• TEKST:
►

Verslag vergadering Commissie voor Buitenlands Beleid, Europese Aangelegenheden, Internationale Samenwerking, Toerisme en Onroerend Erfgoed
Verslag
Mevrouw Van Werde heeft het woord.
Minister-president, in het rapport ‘World Heritage and Tourism in a changing climate’ waarschuwt UNESCO voor de bedreiging die de klimaatverandering vormt voor het werelderfgoed. Het rapport neemt niet alleen natuursites onder de loep, zoals het Grote Barrièrerif, de Waddeneilanden of nationale parken over de hele wereld, maar ook cultuurhistorisch erfgoed in alle delen van de wereld.
In Vietnam loopt de historische havenstad Hoi An gevaar door de stijging van de zeespiegel. Hetzelfde lot treft het werelderfgoed van Lunenburg in Canada. Dichter bij huis en waarschijnlijk beter bekend kampt Venetië met dezelfde problematiek. Daar lopen niet alleen de gebouwen schade op, maar intussen ook al het cultureel erfgoed in die getroffen gebouwen.
Het rapport geeft aanbevelingen mee aan het adres van de internationale gemeenschap, sitebeheerders en beleidsmakers. UNESCO vraagt lidstaten, zoals overeengekomen in de 16e sessie van de Algemene Vergadering van de Werelderfgoedconventie, er alles aan te doen om de oorzaken en impact van de klimaatverandering op werelderfgoed op hun grondgebied aan te pakken. Het in kaart brengen van het meest kwetsbare erfgoed, aangepaste monitoring en preventieve maatregelen zijn essentieel, aldus het rapport. Het beheer van de sites moet worden getoetst aan de klimaatstrategie. Betere dataverzameling wordt aanbevolen, net als campagnes rond bewustwording en publieksparticipatie.

◄

• REEKS RIJEN:
►

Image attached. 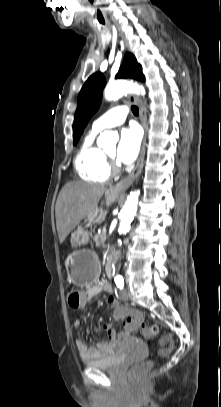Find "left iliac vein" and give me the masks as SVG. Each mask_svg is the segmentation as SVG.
Segmentation results:
<instances>
[{
  "instance_id": "left-iliac-vein-1",
  "label": "left iliac vein",
  "mask_w": 221,
  "mask_h": 407,
  "mask_svg": "<svg viewBox=\"0 0 221 407\" xmlns=\"http://www.w3.org/2000/svg\"><path fill=\"white\" fill-rule=\"evenodd\" d=\"M120 297L122 299V301L127 302L129 301V291L128 289H122L120 292Z\"/></svg>"
}]
</instances>
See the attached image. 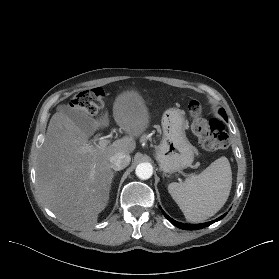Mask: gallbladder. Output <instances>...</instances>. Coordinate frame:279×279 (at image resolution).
<instances>
[{"label": "gallbladder", "mask_w": 279, "mask_h": 279, "mask_svg": "<svg viewBox=\"0 0 279 279\" xmlns=\"http://www.w3.org/2000/svg\"><path fill=\"white\" fill-rule=\"evenodd\" d=\"M59 109L87 134L95 132L94 120L85 111L68 105H62Z\"/></svg>", "instance_id": "1"}]
</instances>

◄

• SCHRIFTELIJKE OPGAVE A:
Schrijf uit het verslag over klimaat en werelderfgoed alles over van "Minister-president, in het" tot en met "die getroffen gebouwen.".
• SCHRIFTELIJKE OPGAVE B:
Zet het verslag over klimaat en werelderfgoed voort na de laatste zin.
De rijen hebben niets met het verslag te maken.

• ANTWOORD A:
Minister-president, in het rapport ‘World Heritage and Tourism in a changing climate’ waarschuwt UNESCO voor de bedreiging die de klimaatverandering vormt voor het werelderfgoed. Het rapport neemt niet alleen natuursites onder de loep, zoals het Grote Barrièrerif, de Waddeneilanden of nationale parken over de hele wereld, maar ook cultuurhistorisch erfgoed in alle delen van de wereld.
In Vietnam loopt de historische havenstad Hoi An gevaar door de stijging van de zeespiegel. Hetzelfde lot treft het werelderfgoed van Lunenburg in Canada. Dichter bij huis en waarschijnlijk beter bekend kampt Venetië met dezelfde problematiek. Daar lopen niet alleen de gebouwen schade op, maar intussen ook al het cultureel erfgoed in die getroffen gebouwen.

• ANTWOORD B:
Vlaanderen wordt in het rapport niet letterlijk genoemd, maar het lijkt me logisch dat de bedreigingen op erfgoedsites in regio’s met gelijkaardige klimaatwijzigingen vergelijkbaar zijn. De aanbevelingen lijken me daarom ook voor uw beleid nuttig te zijn.
Dat brengt me tot volgende vragen. Is er in het Vlaams erfgoedbeleid voldoende oog voor en kennis over de mogelijke gevolgen van de klimaatproblematiek? Zo niet, plant u hierover overleg en met wie dan? Op welke manier zult u gevolg geven aan de aanbeveling om het meest kwetsbare Vlaamse erfgoed te identificeren en aangepaste monitoring en preventieve maatregelen uit te werken? Hoe zal dat gebeuren, door wie en wanneer? Zijn er indicaties dat ook ons erfgoed bijkomende bescherming nodig heeft om bestand te zijn tegen de gevolgen van de klimaatwijzigingen?
Welke lessen kunnen Vlaanderen en het onroerenderfgoedbeleid in Vlaanderen uit het rapport trekken? Welke rol wil Vlaanderen als belangrijke donor van UNESCO spelen in de mondiale bewustwording van de klimaatproblematiek versus de onroerenderfgoedzorg?
Minister-president Bourgeois heeft het woord.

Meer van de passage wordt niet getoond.